Interest in biophysics, genetics
He said that he also plans to get involved in as many research opportunities as he can while at Tufts since he has an interest in biophysics and genetics.
"When you learn about making proteins in class, you learn the RNA goes to the ribosomes, and then there's magically a protein," Wallace said. "I'm interested in more of the finer mechanics and how those things line up."
It is something that he would like to research, especially after his teacher was unable to answer how it happens, and also being unable to find an answer online.
"I like hands-on science work, where I can really figure out things. I like understanding why things work," he said.
He said that, since Tufts encourages students to branch out of what they are studying and also requires six semesters of a foreign language, he is going to also take classes on ancient Greek since he wants to be able understand what is going on at his church.
"I've been doing Duolingo for normal, modern Greek and I was like, 'I should probably take the placement exam in Greek and just see if I understand anything at all,' so I opened up the placement exam, I looked at the thing, and I just exited out of the tab," he said.
Wallace, who is scheduled to move into his dorm in late August, said that he will spend the summer working part time, spending time with friends and traveling to Tijuana, Mexico, in July with his church to help build a home.

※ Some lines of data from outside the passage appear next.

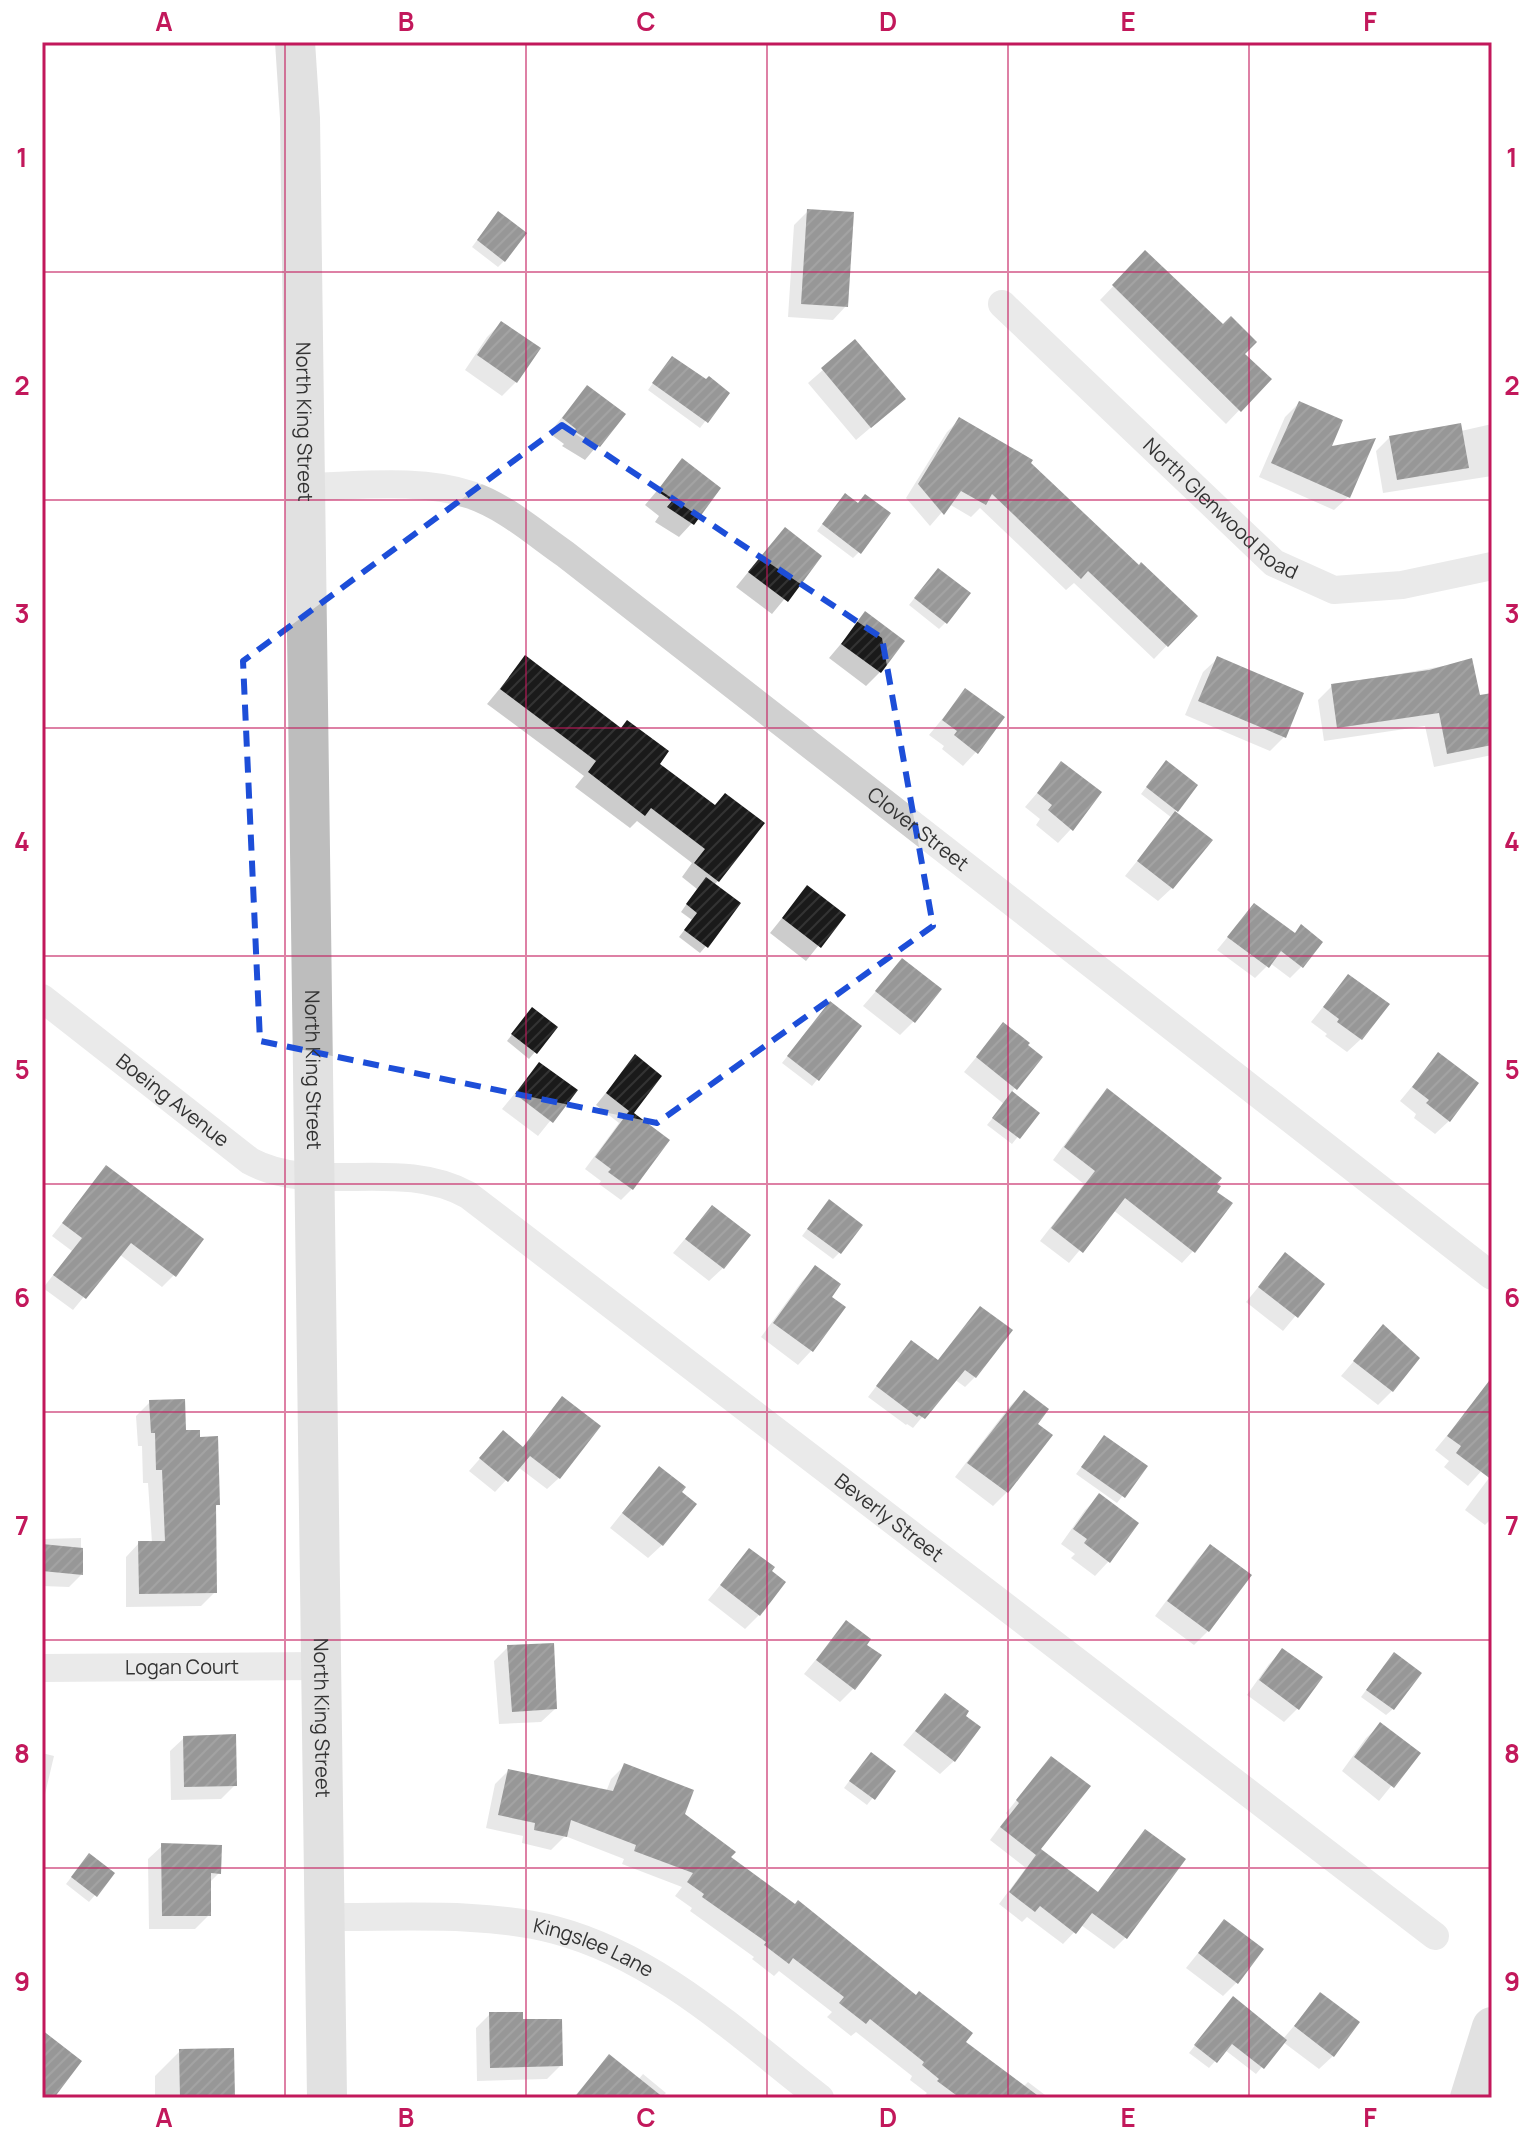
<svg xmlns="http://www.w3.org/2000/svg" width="1534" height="2140" viewBox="0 0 1534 2140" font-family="Manrope,sans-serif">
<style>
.shadow{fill:#0003}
.building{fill:url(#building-hatch)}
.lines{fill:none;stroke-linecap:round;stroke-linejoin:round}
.street{stroke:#d0d0d0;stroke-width:28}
.secondary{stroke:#bdbdbd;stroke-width:40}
.marked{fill:none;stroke:#1d4ed8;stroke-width:6;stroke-dasharray:16 10;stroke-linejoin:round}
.grid{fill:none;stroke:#c2185b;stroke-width:2;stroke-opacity:0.55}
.labels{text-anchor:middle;stroke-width:8;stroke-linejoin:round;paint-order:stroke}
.street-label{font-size:20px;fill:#333;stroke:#fff}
.neatline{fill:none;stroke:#c2185b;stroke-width:3}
.grid-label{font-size:26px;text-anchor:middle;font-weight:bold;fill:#c2185b}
</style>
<defs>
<pattern id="building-hatch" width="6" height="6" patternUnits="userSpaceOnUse" patternTransform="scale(2)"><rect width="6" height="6" fill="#1a1a1a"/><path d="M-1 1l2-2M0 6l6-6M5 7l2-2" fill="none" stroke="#333"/></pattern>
</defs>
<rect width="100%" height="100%" fill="#fff"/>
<!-- shadow -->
<path class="shadow" d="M808,211L846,306L833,320L788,317L794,225Z
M492,220L504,261L498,267L472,247Z
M1145,253L1269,379L1226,424L1100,300Z
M501,323L516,382L502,396L465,370L487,337Z
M855,342L889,412L856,440L808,383Z
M666,365L727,393L700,428L648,390Z
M587,387L623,415L585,460L562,446L564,444L549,433Z
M1299,403L1348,497L1334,510L1259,477L1285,417Z
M960,419L1029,463L1138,567L1195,616L1154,659L1074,583L1066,590L980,508L971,517L949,504L930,526L906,498L947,432Z
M1492,424V476L1383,493L1376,451L1390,437L1461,431Z
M682,461L692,523L679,537L655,522L659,516L645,505Z
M839,502L859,552L853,558L817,531Z
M772,543L820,556L772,614L736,587Z
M932,576L945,623L939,629L909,605Z
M866,614L880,672L866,686L829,658Z
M525,658L714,807L718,881L714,885L706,946L700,953L679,937L692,920L681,912L697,889L682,877L692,863L637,821L630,828L575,787L584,776L487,704Z
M1217,659L1284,737L1270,751L1185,715L1203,672Z
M1471,661L1478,698L1492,695V755L1434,767L1425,726L1324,741L1318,700L1332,686Z
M966,690L976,752L963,766L942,749L944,746L929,735Z
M1062,764L1071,829L1058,843L1036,825L1040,819L1025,807Z
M1160,769L1176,810L1174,813L1172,888L1158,901L1125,876L1172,818L1141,794Z
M807,887L843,915L806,961L770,933Z
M1254,905L1302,966L1290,978L1270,963L1255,978L1217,950Z
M902,961L914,1021L900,1035L863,1006Z
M1348,976L1361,1039L1347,1052L1325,1036L1327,1034L1311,1022Z
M824,1010L859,1027L812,1086L782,1063Z
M526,1016L556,1027L529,1059L507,1041Z
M1003,1025L1015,1088L1011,1093L1037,1113L1012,1144L987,1125L1004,1104L964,1072Z
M1438,1055L1449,1121L1435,1134L1414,1118L1416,1114L1400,1101Z
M635,1057L631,1114L632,1189L621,1200L599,1184L601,1181L585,1169L619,1123L596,1105Z
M539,1064L575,1090L538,1136L502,1109Z
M1107,1091L1215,1184L1193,1251L1182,1263L1113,1210L1069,1263L1040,1241L1084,1184L1053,1160L1095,1103Z
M106,1167L174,1275L162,1287L119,1254L73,1310L43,1288L72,1251L52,1236Z
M712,1207L723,1268L709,1281L673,1253Z
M823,1208L839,1253L833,1259L802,1236Z
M1285,1255L1322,1284L1283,1331L1246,1302Z
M815,1268L829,1298L843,1308L811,1351L798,1365L761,1337L802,1281Z
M980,1308L975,1377L965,1387L954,1379L913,1428L907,1424L906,1425L868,1397L902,1353L937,1362Z
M1383,1327L1392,1391L1378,1405L1341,1376Z
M1024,1392L1036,1425L1007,1492L993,1506L955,1477L1010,1406Z
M1479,1397L1492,1407V1459L1468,1486L1444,1467L1449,1461L1435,1450Z
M562,1399L559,1478L547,1489L518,1467L495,1492L469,1471L492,1445L522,1448Z
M150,1402L218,1504L214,1508L215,1592L201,1606L126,1607V1557L139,1543H152L148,1483H143L142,1446H138L136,1416Z
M1104,1437L1145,1467L1117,1503L1076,1474Z
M1492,1474V1518L1485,1525L1465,1510Z
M646,1483L662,1545L648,1558L610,1528Z
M1099,1496L1136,1523L1108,1562L1095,1576L1071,1558L1075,1554L1061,1544L1085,1510Z
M81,1538V1575L69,1587L42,1586V1539Z
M1210,1546L1249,1576L1208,1631L1194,1645L1155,1616L1197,1560Z
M749,1550L759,1615L745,1629L708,1600Z
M846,1623L854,1688L840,1702L804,1674Z
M508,1647L555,1709L541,1722L499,1724L494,1661Z
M1283,1650L1320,1677L1297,1709L1284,1722L1247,1695L1269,1664Z
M1388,1661L1393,1709L1386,1715L1361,1697Z
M945,1695L954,1761L940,1774L903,1745Z
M1380,1725L1418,1753L1379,1801L1342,1771L1366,1738Z
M184,1738L235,1785L221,1799L171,1800L170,1751Z
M42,1753L54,1756L42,1807Z
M1051,1758L1038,1850L1097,1893L1145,1831L1126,1937L1114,1949L1081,1925L1063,1944L1027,1917L1022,1922L999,1904L1026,1868L990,1840L1008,1816L1006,1813Z
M864,1761L894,1771L867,1805L844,1788Z
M625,1765L728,1857L964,2042L1023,2087L1028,2082L1049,2098H929L925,2095L927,2093L910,2080L912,2076L856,2032L851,2036L827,2017L832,2012L779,1971L774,1976L752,1959L754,1957L690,1911L692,1908L675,1896L682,1887L622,1864L624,1859L565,1836L551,1850L522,1843L523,1836L486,1828L495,1784L508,1771L606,1792L611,1779Z
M162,1846L219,1873L209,1883V1915L195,1929H149L148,1859Z
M83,1862L113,1874L89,1902L66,1884Z
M1224,1921L1237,1982L1223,1996L1186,1968Z
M1320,1995L1333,2056L1319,2069L1283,2042L1256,2074L1225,2050L1209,2068L1189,2053L1227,2005L1283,2039Z
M490,2014L521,2022L561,2065L547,2079L477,2081L476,2028Z
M180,2051L233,2098H155V2076Z
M609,2056L638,2080L643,2074L666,2093L664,2095L669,2098H573Z"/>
<!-- building -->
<path class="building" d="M807,209L854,212L848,307L801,304Z
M498,211L527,233L505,262L477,240Z
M1145,250L1223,324L1231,316L1257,342L1245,354L1272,379L1241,412L1112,285Z
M501,321L541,348L517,383L477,355Z
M855,339L906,399L871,428L821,368Z
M672,356L706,379L709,376L730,393L708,423L652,383Z
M587,385L626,414L600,447L574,431L576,429L562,418Z
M1299,401L1343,420L1332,446L1376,438L1350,498L1271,463Z
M959,417L1033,460L1031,463L1139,565L1141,562L1198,616L1168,647L1088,571L1081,579L992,494L986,505L961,491L944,515L918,484Z
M1461,423L1469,468L1397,480L1389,436Z
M682,458L721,488L694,525L667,507L672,501L657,491Z
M845,493L858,503L865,494L891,513L861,554L822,524Z
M785,527L822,556L788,602L748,572Z
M938,568L971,593L947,624L914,598Z
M865,611L905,641L881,673L841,644Z
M525,655L621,728L627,720L669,751L660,764L715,805L725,793L765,823L719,882L694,863L705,849L651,808L645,816L588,772L596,761L500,689Z
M1217,656L1304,693L1286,738L1198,701Z
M1472,658L1480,695L1492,693V745L1447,754L1439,713L1337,728L1331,684L1429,670Z
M965,688L1005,717L978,754L954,735L957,731L942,720Z
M1166,760L1198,785L1178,812L1146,787Z
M1061,761L1102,792L1073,831L1048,810L1052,805L1037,793Z
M1175,811L1213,840L1173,889L1137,861Z
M706,877L741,903L708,948L684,930L697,913L686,904Z
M807,885L846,915L821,948L782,918Z
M1254,903L1295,933L1301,924L1323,942L1303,968L1281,951L1269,968L1227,937Z
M902,958L942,989L915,1023L875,991Z
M1348,974L1390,1004L1362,1040L1337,1022L1339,1019L1323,1007Z
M830,1001L862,1026L819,1081L787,1056Z
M532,1007L558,1027L537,1054L511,1034Z
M1003,1022L1030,1043L1028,1045L1043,1057L1017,1090L976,1057Z
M1438,1052L1479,1083L1450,1122L1426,1103L1429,1100L1412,1087Z
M635,1054L662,1076L634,1113L670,1140L633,1190L608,1172L611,1169L595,1157L629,1111L606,1093Z
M539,1062L578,1090L553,1123L515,1094Z
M1107,1088L1222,1178L1217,1184L1221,1186L1217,1192L1233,1203L1195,1253L1125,1198L1083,1253L1051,1228L1095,1171L1064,1147Z
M1012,1091L1040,1113L1020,1139L992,1118Z
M106,1165L204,1239L176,1277L131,1243L86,1299L53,1275L82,1238L62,1223Z
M829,1199L863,1225L841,1254L807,1229Z
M712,1205L751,1235L724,1269L685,1239Z
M1285,1252L1325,1284L1298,1318L1258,1287Z
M815,1265L841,1284L832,1297L846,1307L813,1352L773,1323Z
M980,1306L1013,1330L976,1378L965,1370L925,1419L919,1415L917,1417L876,1386L911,1340L938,1360Z
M1383,1324L1420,1358L1393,1392L1353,1361Z
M1492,1377V1480L1456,1453L1461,1446L1447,1436Z
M1024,1390L1049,1409L1038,1424L1053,1435L1008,1493L967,1463Z
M562,1396L601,1426L560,1479L530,1456L508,1482L479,1458L503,1430L523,1447Z
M185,1399L186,1430H200V1437L218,1436L220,1505H216L217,1593L139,1594L138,1541H165L162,1470H156L155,1433H151L149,1400Z
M1104,1435L1148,1466L1125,1498L1081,1467Z
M659,1466L686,1487L682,1492L697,1504L663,1546L622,1513Z
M1099,1493L1139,1523L1110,1563L1084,1543L1087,1539L1073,1529Z
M42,1544L83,1548V1575L42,1571Z
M1210,1544L1252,1575L1209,1632L1167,1601Z
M749,1548L775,1567L772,1571L786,1582L760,1616L720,1585Z
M846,1620L871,1639L867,1645L882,1655L855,1690L816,1660Z
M554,1643L557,1709L512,1712L507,1645Z
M1282,1648L1323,1677L1299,1710L1259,1680Z
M1394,1652L1422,1673L1394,1710L1366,1690Z
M945,1693L969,1711L966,1716L981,1727L955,1762L915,1731Z
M1380,1722L1421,1753L1394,1788L1354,1757Z
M236,1734L237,1786L184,1787L183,1736Z
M871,1752L896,1771L875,1800L849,1781Z
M1051,1756L1091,1786L1041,1849L1098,1892L1145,1829L1186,1859L1127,1939L1092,1913L1076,1934L1040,1906L1035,1912L1009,1892L1036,1855L1000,1827L1019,1803L1016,1800Z
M624,1763L694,1790L685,1814L736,1852L731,1857L795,1904L798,1900L916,1995L919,1991L973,2033L966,2042L1041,2098H960L937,2081L939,2079L922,2065L924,2062L870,2019L866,2024L839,2003L844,1997L793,1958L789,1964L764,1945L766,1942L702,1897L704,1894L687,1882L693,1873L634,1851L636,1845L571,1820L567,1837L534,1830L535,1823L498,1815L508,1769L613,1791Z
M161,1843L222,1845L221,1874L211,1873V1916H162Z
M89,1853L115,1873L97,1897L71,1877Z
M1224,1919L1264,1949L1238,1984L1198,1953Z
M1320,1992L1360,2022L1334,2057L1294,2026Z
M1233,1996L1287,2040L1264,2069L1232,2044L1217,2063L1194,2045Z
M489,2012H523V2019H562L563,2066L490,2068Z
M42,2030L82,2061L54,2098H42Z
M234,2048L235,2098H180L179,2049Z
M609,2054L664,2098H574Z"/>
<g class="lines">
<!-- street -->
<g class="street">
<path id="s1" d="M1002,304L1274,563L1334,590L1402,585L1492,566"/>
<path id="s2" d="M305,487C358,486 420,478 471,495C506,507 536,534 565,554L1492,1276"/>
<path id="s3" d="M42,998L250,1161C315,1196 399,1157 468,1195L1435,1936"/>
<path id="s4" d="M42,1668L321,1666"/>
<path id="s5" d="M324,1917C398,1918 483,1911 555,1930C657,1957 738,2034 820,2098"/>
</g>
<!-- secondary -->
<g class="secondary">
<path id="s6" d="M295,42L300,118L327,2098"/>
<path d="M1470,2098L1492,2027"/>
</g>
</g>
<!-- marked area -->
<path d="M0 0H1534V2140H0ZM562,425L882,638L933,926L657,1123L260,1041L243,661Z" fill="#fff" fill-opacity=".55" fill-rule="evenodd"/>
<path class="marked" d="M562,425L882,638L933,926L657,1123L260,1041L243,661Z"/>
<!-- grid -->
<path class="grid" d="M285,42V2098M526,42V2098M767,42V2098M1008,42V2098M1249,42V2098M42,272H1492M42,500H1492M42,728H1492M42,956H1492M42,1184H1492M42,1412H1492M42,1640H1492M42,1868H1492"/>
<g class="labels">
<!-- street labels -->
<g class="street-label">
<text dy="7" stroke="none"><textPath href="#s6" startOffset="380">North King Street</textPath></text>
<text dy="7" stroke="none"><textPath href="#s1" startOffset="300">North Glenwood Road</textPath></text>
<text dy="7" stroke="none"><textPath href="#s2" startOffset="726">Clover Street</textPath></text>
<text dy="7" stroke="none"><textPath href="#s6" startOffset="1028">North King Street</textPath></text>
<text dy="7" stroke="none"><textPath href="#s3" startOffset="166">Boeing Avenue</textPath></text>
<text dy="7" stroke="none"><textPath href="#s3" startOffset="1018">Beverly Street</textPath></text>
<text dy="7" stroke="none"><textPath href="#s4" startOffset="140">Logan Court</textPath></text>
<text dy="7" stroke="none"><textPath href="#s6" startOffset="1676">North King Street</textPath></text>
<text dy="7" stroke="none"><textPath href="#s5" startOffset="274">Kingslee Lane</textPath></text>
</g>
</g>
<!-- border -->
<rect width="1534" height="2140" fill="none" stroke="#ffffff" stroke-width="88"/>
<rect x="44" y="44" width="1446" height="2052" class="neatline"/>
<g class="grid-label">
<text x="164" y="31">A</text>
<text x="406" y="31">B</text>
<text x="646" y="31">C</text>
<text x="888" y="31">D</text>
<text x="1128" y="31">E</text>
<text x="1370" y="31">F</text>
<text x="22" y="167">1</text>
<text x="1512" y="167">1</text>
<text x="22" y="395">2</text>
<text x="1512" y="395">2</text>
<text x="22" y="623">3</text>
<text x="1512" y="623">3</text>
<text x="22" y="851">4</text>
<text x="1512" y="851">4</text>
<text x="22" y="1079">5</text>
<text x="1512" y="1079">5</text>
<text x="22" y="1307">6</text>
<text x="1512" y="1307">6</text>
<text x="22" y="1535">7</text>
<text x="1512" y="1535">7</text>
<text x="22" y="1763">8</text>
<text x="1512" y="1763">8</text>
<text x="22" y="1991">9</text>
<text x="1512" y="1991">9</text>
<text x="164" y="2127">A</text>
<text x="406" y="2127">B</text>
<text x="646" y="2127">C</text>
<text x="888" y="2127">D</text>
<text x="1128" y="2127">E</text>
<text x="1370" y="2127">F</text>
</g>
</svg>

Since giving his speech, he, as well as his other family members, have received messages from people saying that they connected with his speech or were touched by his words.
"It's been amazing that so many people that have autistic children or have autistic siblings have reached out to me like, 'Oh my God, like I saw your speech and it just made me think about my person in my life' and it just gave me hope for them," he said. "Gave me hope for me, gave me hope for them, gave me hope for the world. That's what's really important to me."